TASK TO COMPLETE> Copy out every line of text from the records below with no changes, and leave out the pictures.

PROVIDED RECORDS>

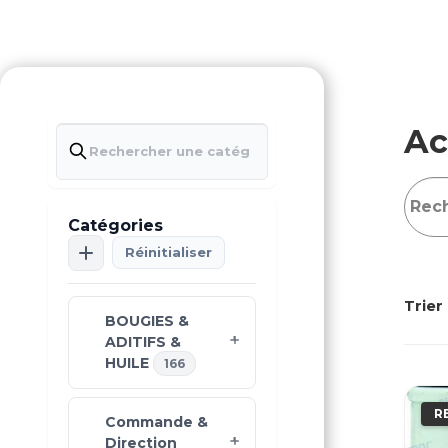
Ac
Catégories
Réinitialiser
Trier 
BOUGIES &
ADITIFS &
HUILE
166
R
Commande &
Direction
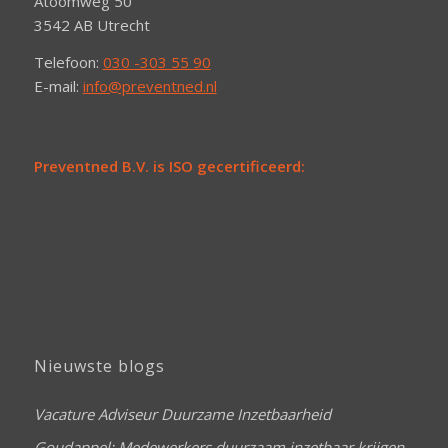
Atoomweg 50
3542 AB Utrecht
Telefoon:
030 -303 55 90
E-mail:
info@preventned.nl
Preventned B.V. is ISO gecertificeerd:
Nieuwste blogs
Vacature Adviseur Duurzame Inzetbaarheid
Goudappel: Medewerkers duurzaam inzetbaar krijgen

RESULT BELOW>
Ac
Catégories
Réinitialiser
Trier 
BOUGIES &
ADITIFS &
HUILE
166
R
Commande &
Direction
Atoomweg 50
3542 AB Utrecht
Telefoon:
030 -303 55 90
E-mail:
info@preventned.nl
Preventned B.V. is ISO gecertificeerd:
Nieuwste blogs
Vacature Adviseur Duurzame Inzetbaarheid
Goudappel: Medewerkers duurzaam inzetbaar krijgen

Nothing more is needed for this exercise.